La mesa del anfitrión con sello oficial
Table d'hôte significa literalmente la mesa del anfitrión y es un concepto más antiguo que los propios restaurantes: en las posadas parisinas se comía en una mesa común lo que la cocina hubiera preparado ese día, y a finales del siglo XVII era la forma más habitual de comer en público en la ciudad. En Mauricio ese formato sigue vivo en los negocios familiares, y la isla se lo toma tan en serio que la oficina de turismo expide una licencia anual específica para estas comidas caseras, con un horario de apertura fijado y la obligación de contar con aparcamiento. Una comida en el patio con sello oficial. El WhatsApp también forma parte del formato: los pequeños negocios mauricianos se comunican así con toda normalidad, y para el comensal la consecuencia es solo una: quien no escribe con antelación, no come.

Pollo o gambas
En Flic en Flac hay al menos dos locales de este tipo y cada uno pone la mesa a su manera: Canne à Sucre monta un gran banquete familiar con una larga hilera de guarniciones, mientras que Creole Shack mantiene el esquema clásico de la comida del domingo: sopa, plato principal y algo dulce para terminar. La única decisión que el comensal toma aquí en toda la comida es elegir entre pollo y gambas. Del resto ya se ha encargado la cocina.

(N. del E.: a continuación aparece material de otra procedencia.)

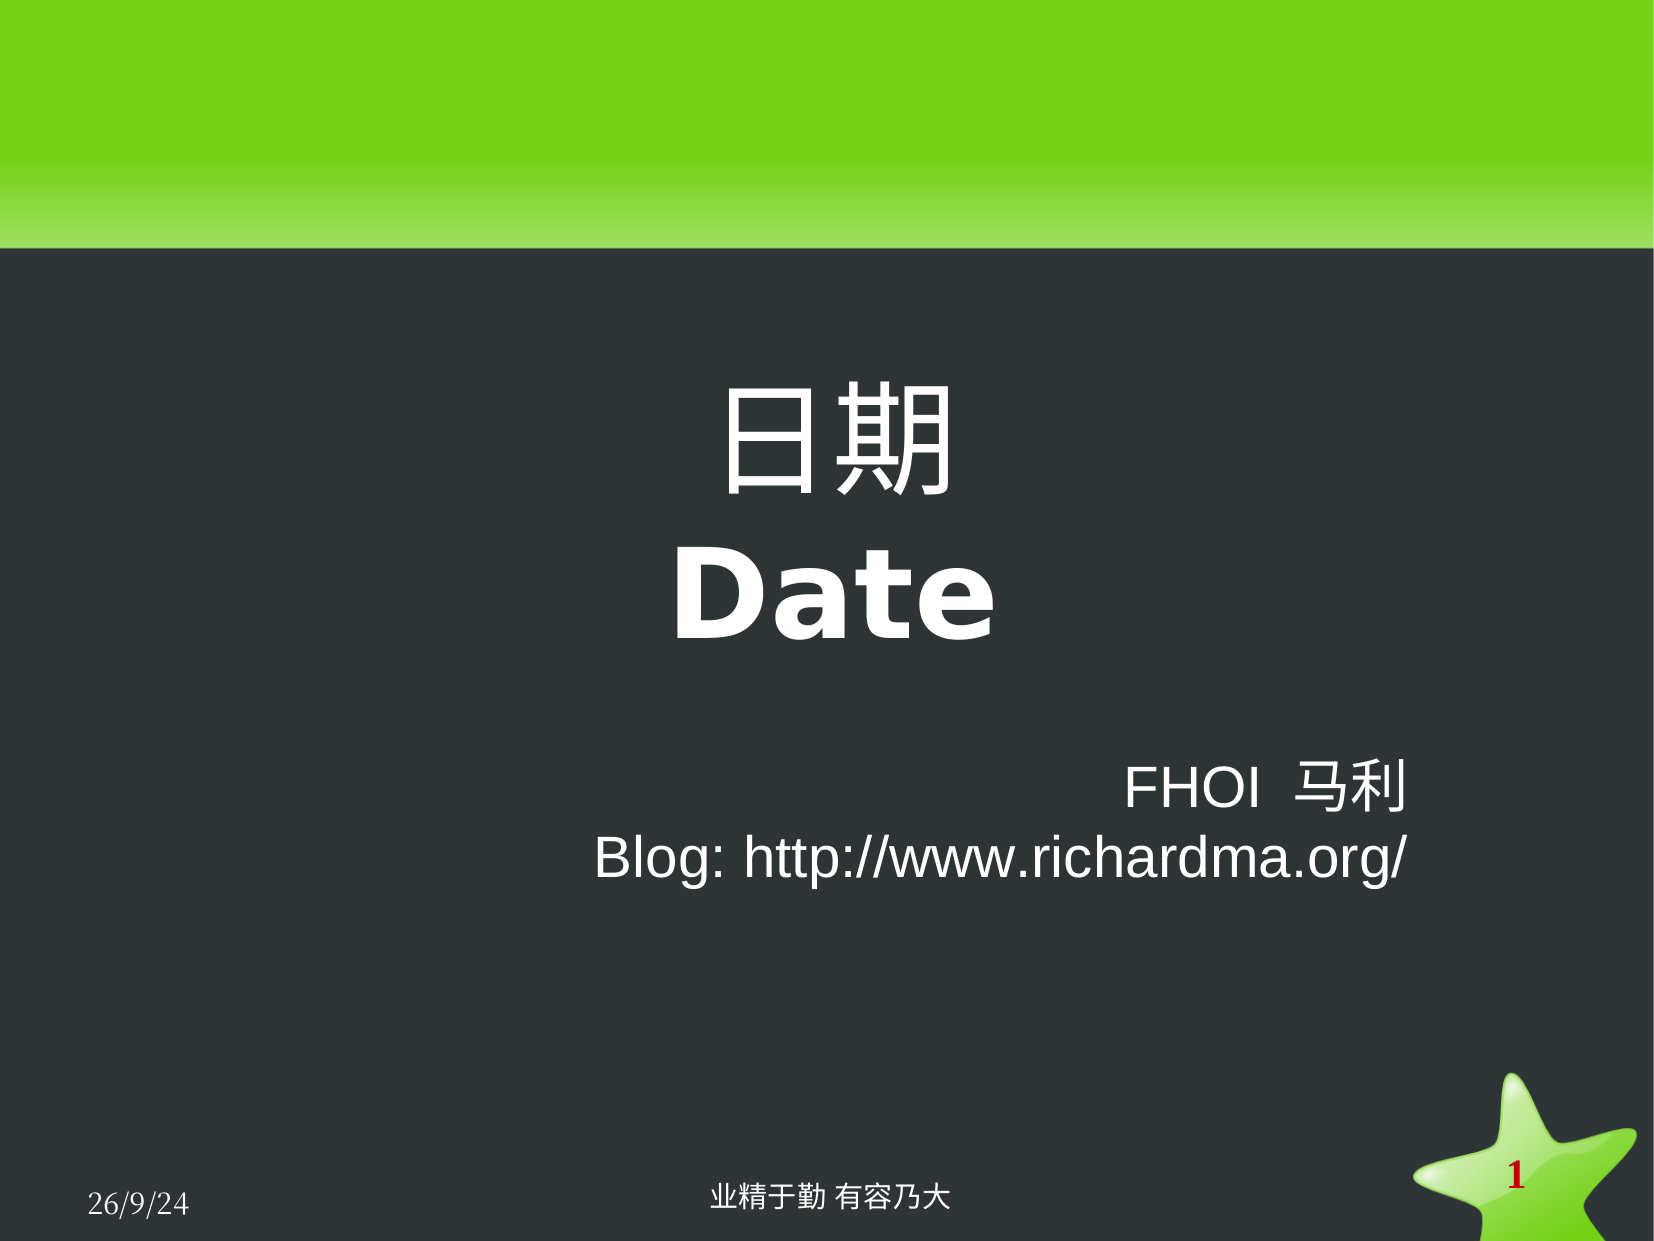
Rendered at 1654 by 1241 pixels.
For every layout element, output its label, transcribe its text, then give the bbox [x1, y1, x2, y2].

text_box FHOI 马利 Blog: http://www.richardma.org/ [206, 738, 1424, 886]
picture [0, 0, 1654, 1241]
title 日期 Date [88, 364, 1577, 656]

Una cabaña donde cocina toda la isla
El nombre promete poco: shack significa cabaña en inglés y el interior no lo disimula: unas cuantas mesas de madera, chapa ondulada en la pared, contraventanas turquesas. La palabra créole, en cambio, promete mucho, y en Mauricio no designa una cocina étnica concreta y cerrada. Así se llama a toda la mezcla local, esa en la que franceses, indios, chinos y africanos han ido poniendo cada uno lo suyo. Por eso un almuerzo criollo puede sostenerse tranquilamente sobre un curry, una sopa de lentejas y un chutney, es decir, sobre la herencia de los inmigrantes indios. De hecho, los gâteaux piments, esos bocaditos fritos que en Creole Shack se sirven de entrante, descienden de los vadas indios del siglo XIX; a la cabaña no parece importarle y a la isla le gusta.


El almuerzo que no pedí
A Creole Shack fui a comer. De entrante llegaron los gâteaux piments y lo reconozco ya de partida: en Mauricio comí muchos, pero estos fueron los mejores. Recién fritos, con un sabor marcado a hierba limón y, para quien la quisiera, una pasta de chile picante al lado. Probamos las dos versiones del menú, así que en la mesa acabaron dos bandejas magníficamente presentadas: sopa de lentejas con cilantro, trozos tiernos de curry de pollo, arroz basmati, ensalada de verduras, chutney de coco, mango encurtido y ensalada de papaya verde; y en el otro cuenco, gambas sin pelar en salsa roja de curry, en su punto exacto. El helado de coco con mango con el que terminamos llevaba finos trozos de coco fresco: estaba buenísimo y con el calor del mediodía llegó justo en el momento adecuado. El menú con pollo costaba 725 MUR (14,80 EUR) y el de gambas, 800 MUR (16 EUR). Así que el bocadito callejero que en Mauricio fríe todo el mundo lo acabé comiendo en su mejor versión en un patio en el que, sin un mensaje previo, no hay manera de sentarse.